## About this exercise
Repeat the items below word for word, leaving out the pictures.

## Records for this task
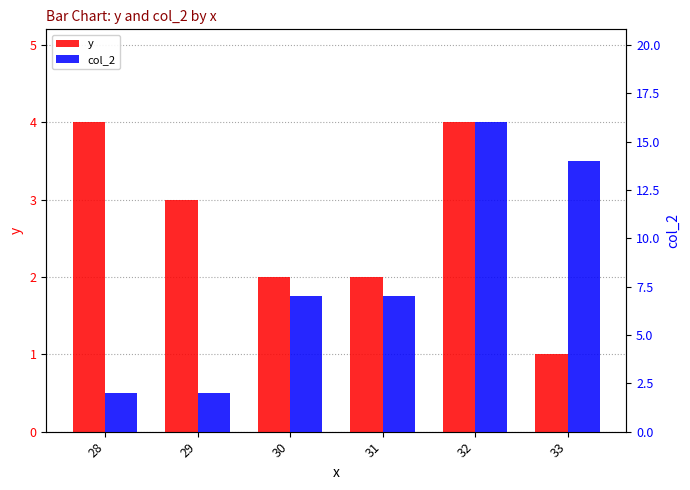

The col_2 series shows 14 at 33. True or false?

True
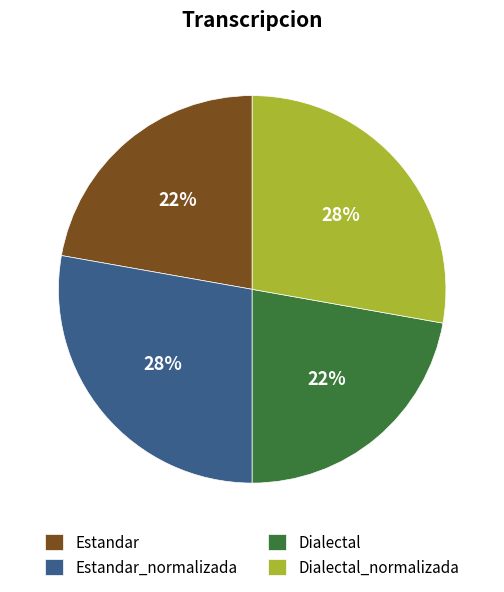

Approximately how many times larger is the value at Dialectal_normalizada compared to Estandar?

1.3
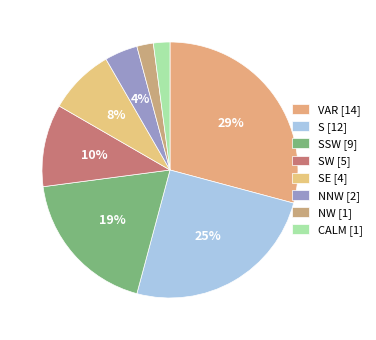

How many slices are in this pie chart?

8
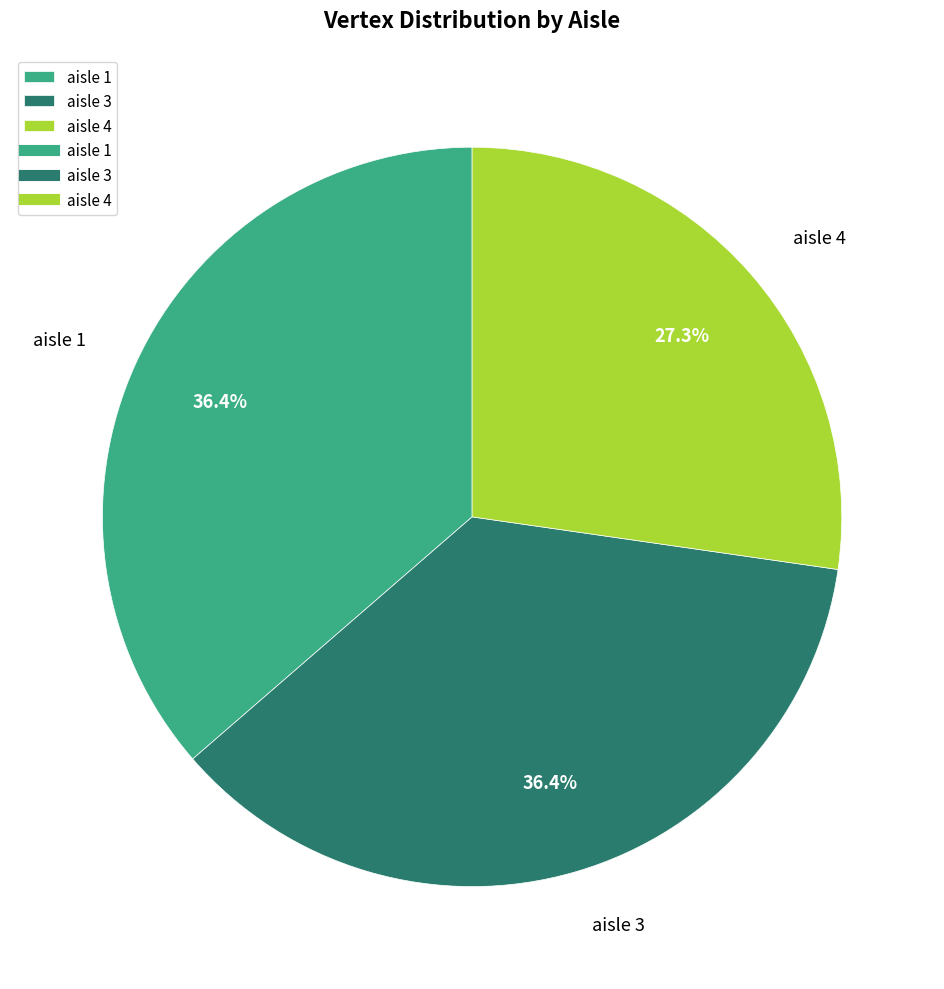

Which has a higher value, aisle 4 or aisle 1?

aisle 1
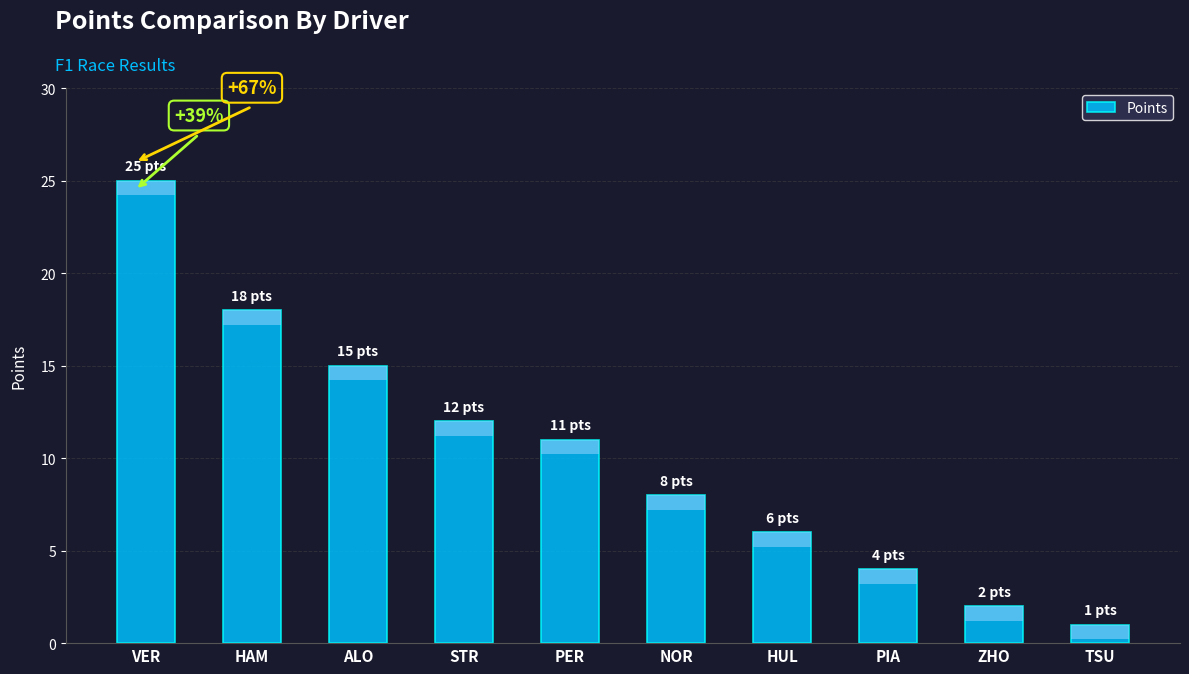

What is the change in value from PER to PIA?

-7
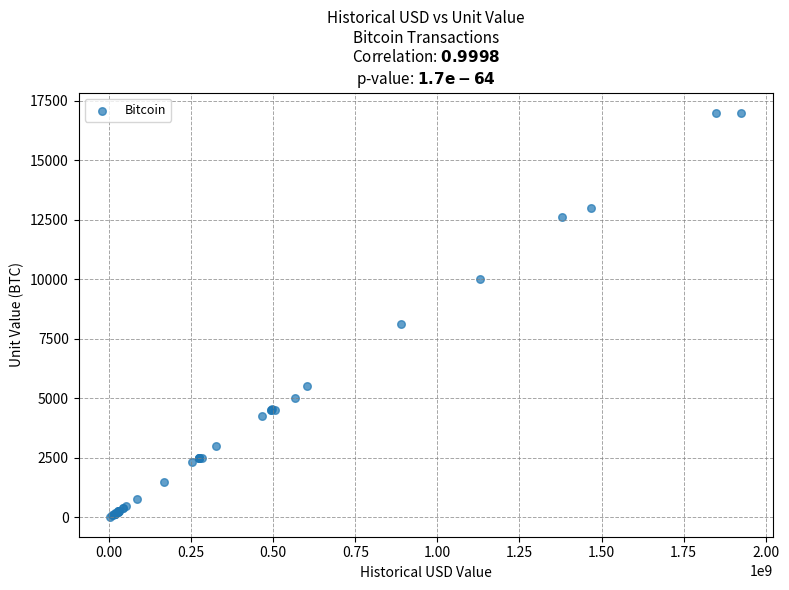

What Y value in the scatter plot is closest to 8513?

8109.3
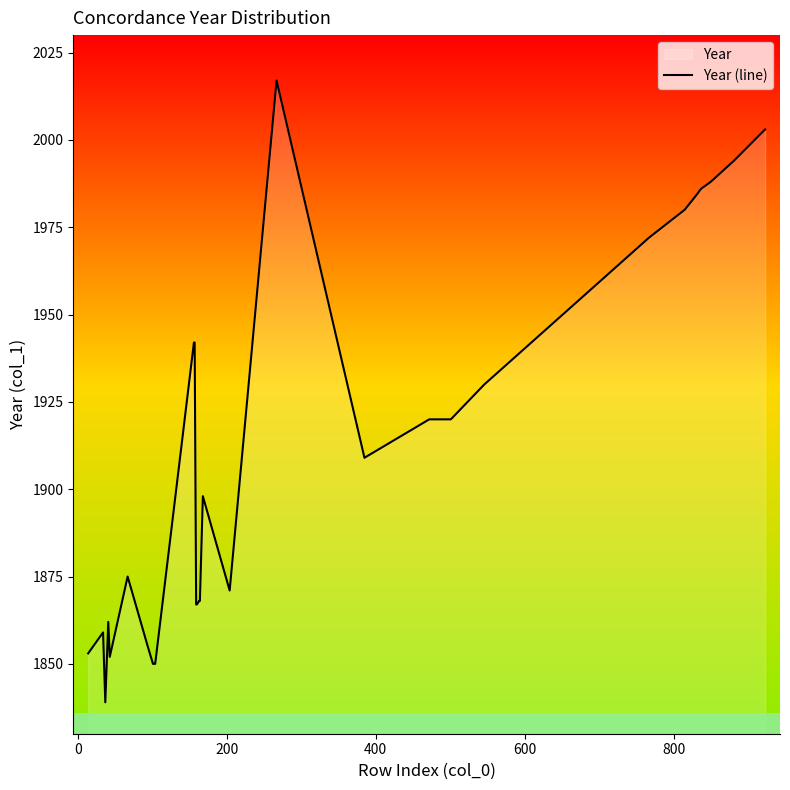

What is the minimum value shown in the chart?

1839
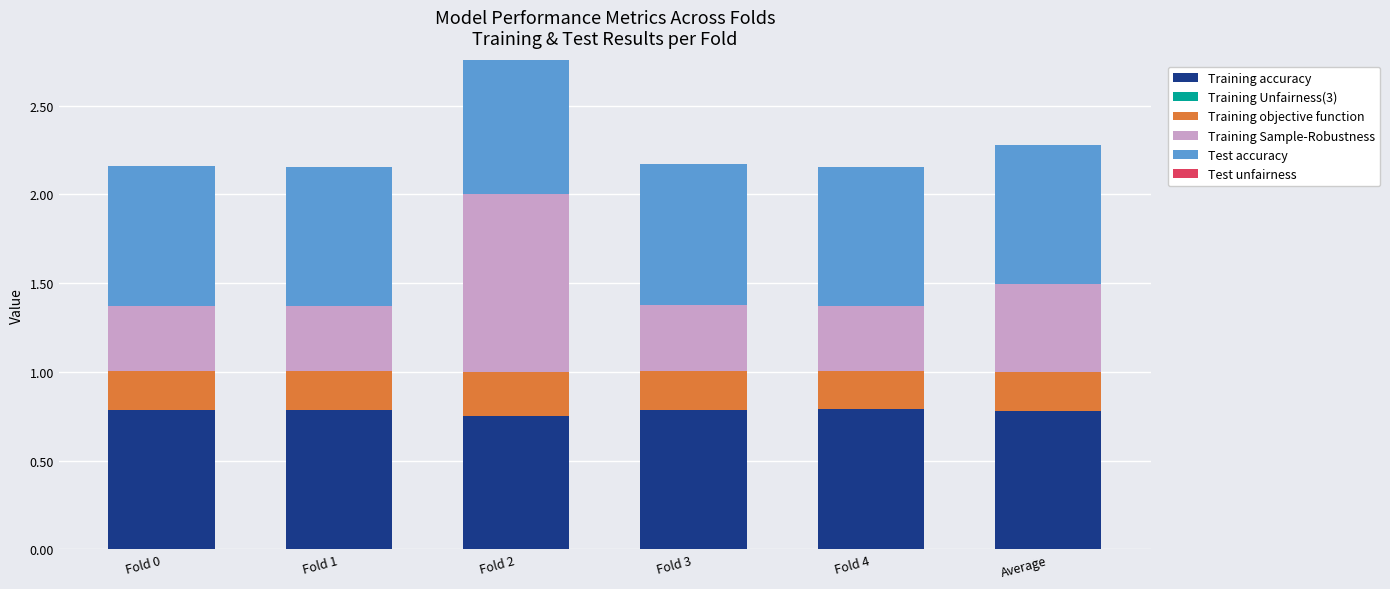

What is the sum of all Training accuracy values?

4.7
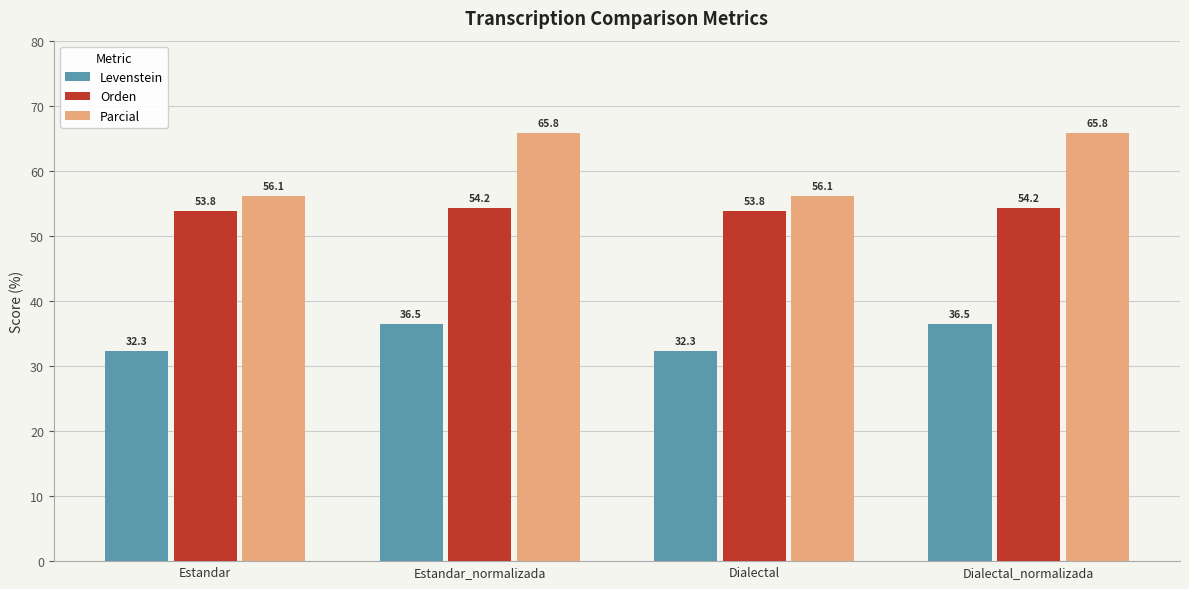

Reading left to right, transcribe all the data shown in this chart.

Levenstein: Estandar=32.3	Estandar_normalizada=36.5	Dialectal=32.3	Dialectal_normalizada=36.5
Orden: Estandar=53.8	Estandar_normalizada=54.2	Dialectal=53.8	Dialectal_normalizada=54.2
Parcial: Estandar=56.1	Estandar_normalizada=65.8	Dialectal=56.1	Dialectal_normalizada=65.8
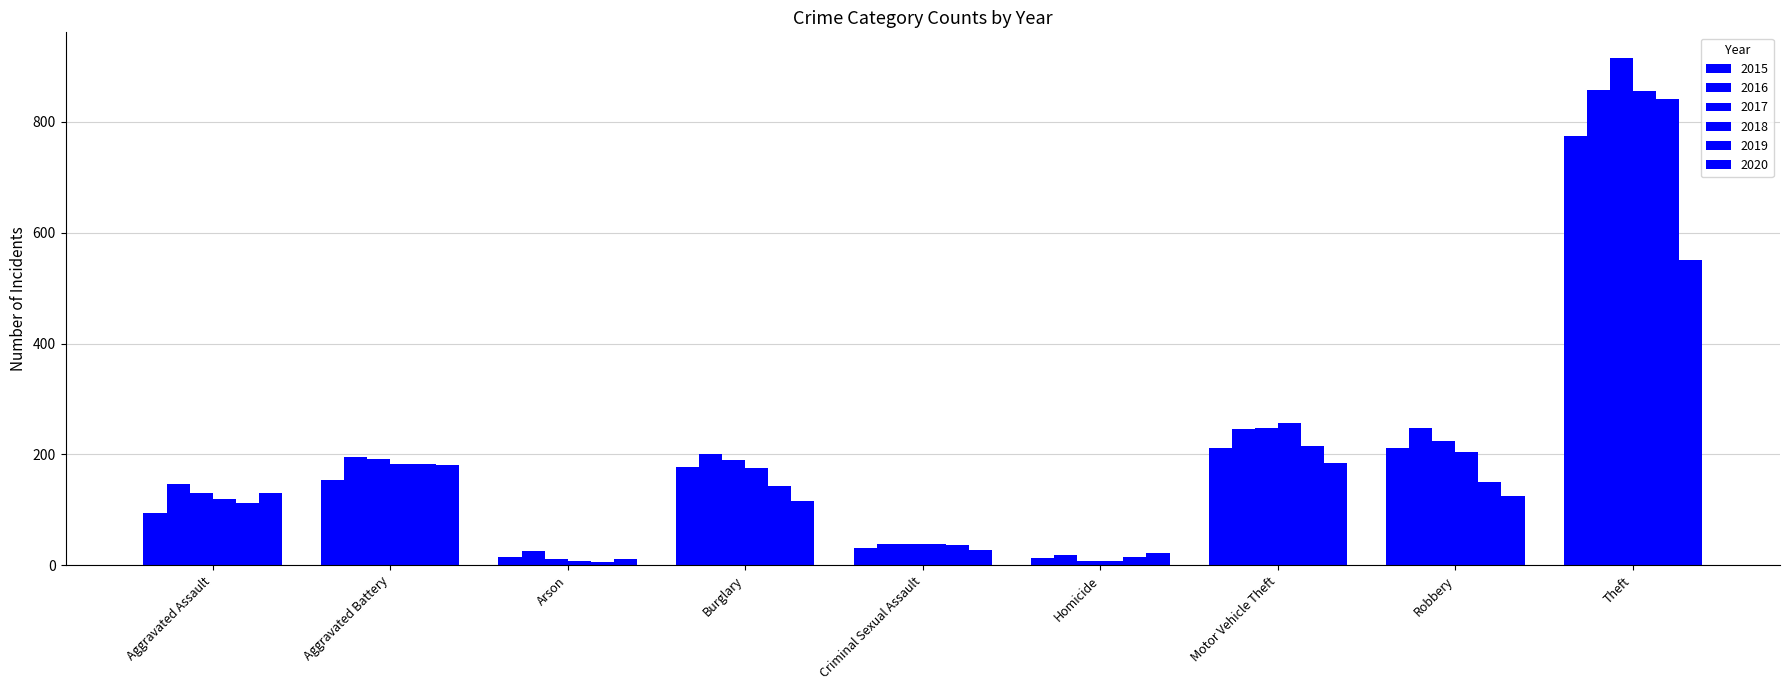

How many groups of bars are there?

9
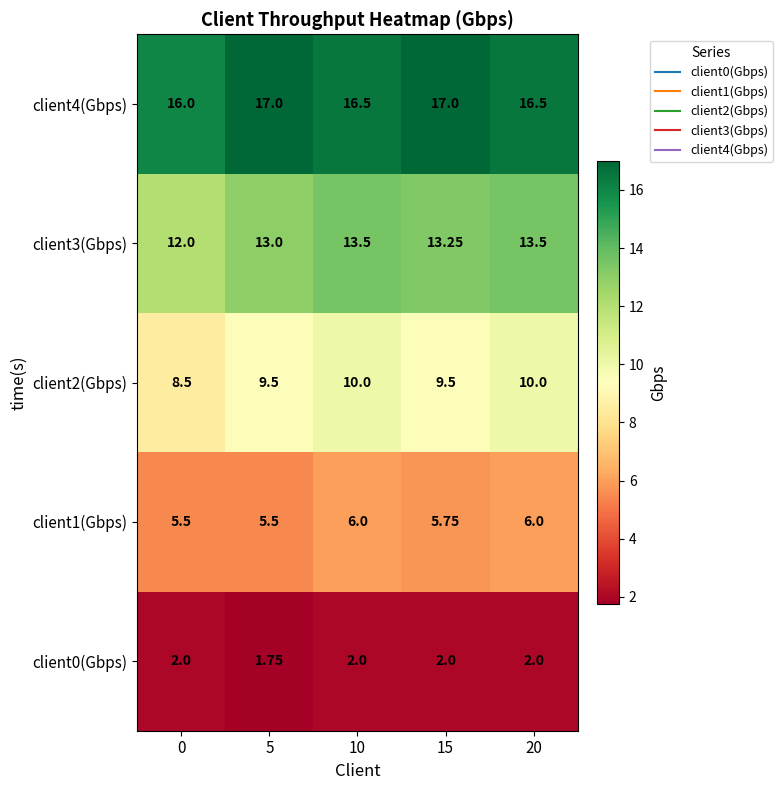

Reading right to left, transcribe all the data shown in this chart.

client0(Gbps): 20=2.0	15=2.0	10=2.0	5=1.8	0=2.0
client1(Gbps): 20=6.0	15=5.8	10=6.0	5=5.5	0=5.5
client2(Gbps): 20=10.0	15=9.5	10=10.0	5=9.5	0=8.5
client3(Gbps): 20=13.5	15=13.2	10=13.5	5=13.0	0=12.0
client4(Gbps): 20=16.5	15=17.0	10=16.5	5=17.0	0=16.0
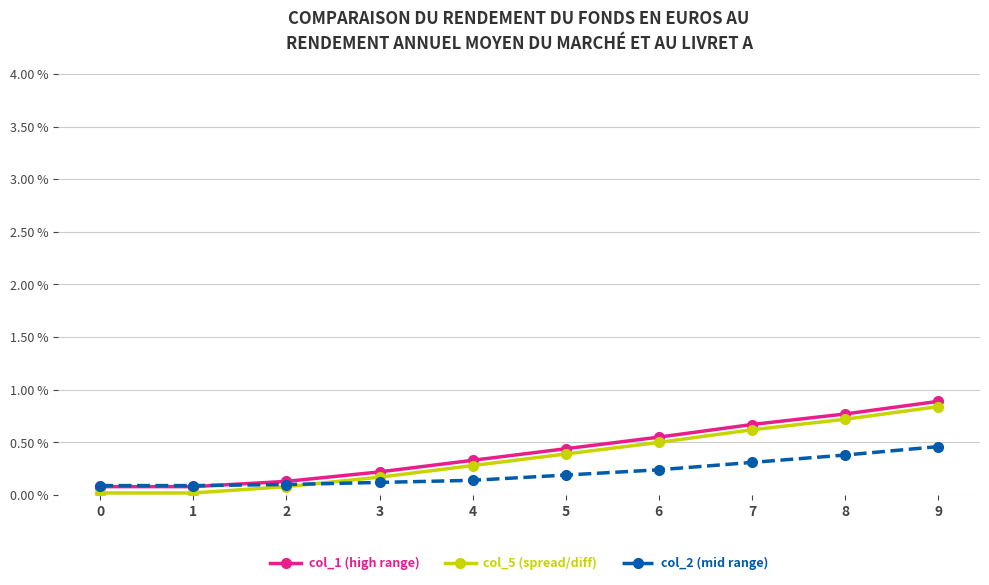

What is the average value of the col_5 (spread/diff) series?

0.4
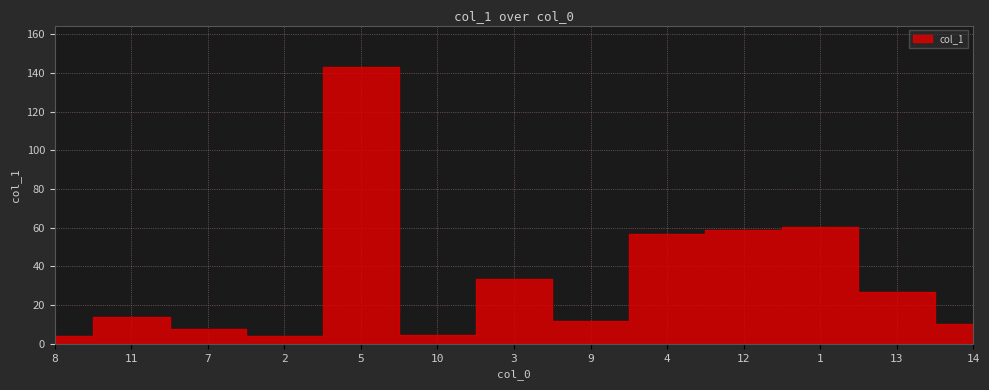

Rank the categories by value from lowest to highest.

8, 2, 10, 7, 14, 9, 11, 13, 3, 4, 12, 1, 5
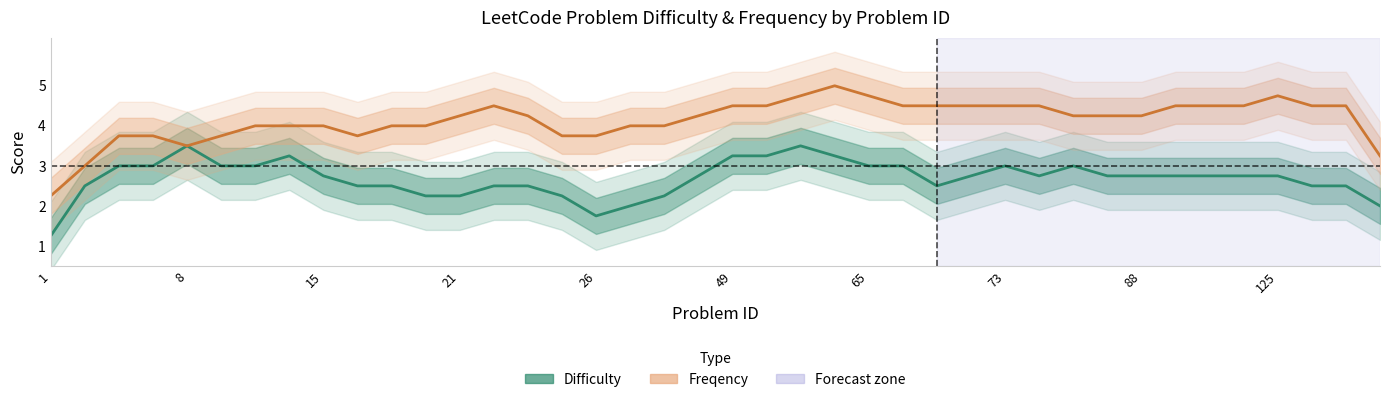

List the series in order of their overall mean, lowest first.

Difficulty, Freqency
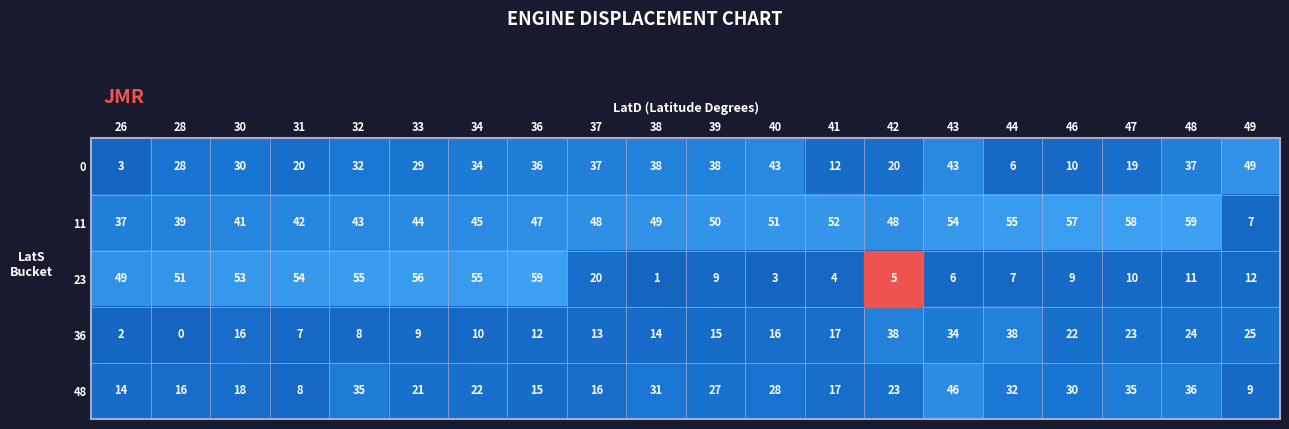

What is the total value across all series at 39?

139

## Exercise response
The col_2 series shows 14 at 33. True or false?

True

Approximately how many times larger is the value at Dialectal_normalizada compared to Estandar?

1.3

How many slices are in this pie chart?

8

Which has a higher value, aisle 4 or aisle 1?

aisle 1

What is the change in value from PER to PIA?

-7

What Y value in the scatter plot is closest to 8513?

8109.3

What is the minimum value shown in the chart?

1839

What is the sum of all Training accuracy values?

4.7

Reading left to right, transcribe all the data shown in this chart.

Levenstein: Estandar=32.3	Estandar_normalizada=36.5	Dialectal=32.3	Dialectal_normalizada=36.5
Orden: Estandar=53.8	Estandar_normalizada=54.2	Dialectal=53.8	Dialectal_normalizada=54.2
Parcial: Estandar=56.1	Estandar_normalizada=65.8	Dialectal=56.1	Dialectal_normalizada=65.8

How many groups of bars are there?

9

Reading right to left, transcribe all the data shown in this chart.

client0(Gbps): 20=2.0	15=2.0	10=2.0	5=1.8	0=2.0
client1(Gbps): 20=6.0	15=5.8	10=6.0	5=5.5	0=5.5
client2(Gbps): 20=10.0	15=9.5	10=10.0	5=9.5	0=8.5
client3(Gbps): 20=13.5	15=13.2	10=13.5	5=13.0	0=12.0
client4(Gbps): 20=16.5	15=17.0	10=16.5	5=17.0	0=16.0

What is the average value of the col_5 (spread/diff) series?

0.4

Rank the categories by value from lowest to highest.

8, 2, 10, 7, 14, 9, 11, 13, 3, 4, 12, 1, 5

List the series in order of their overall mean, lowest first.

Difficulty, Freqency

What is the total value across all series at 39?

139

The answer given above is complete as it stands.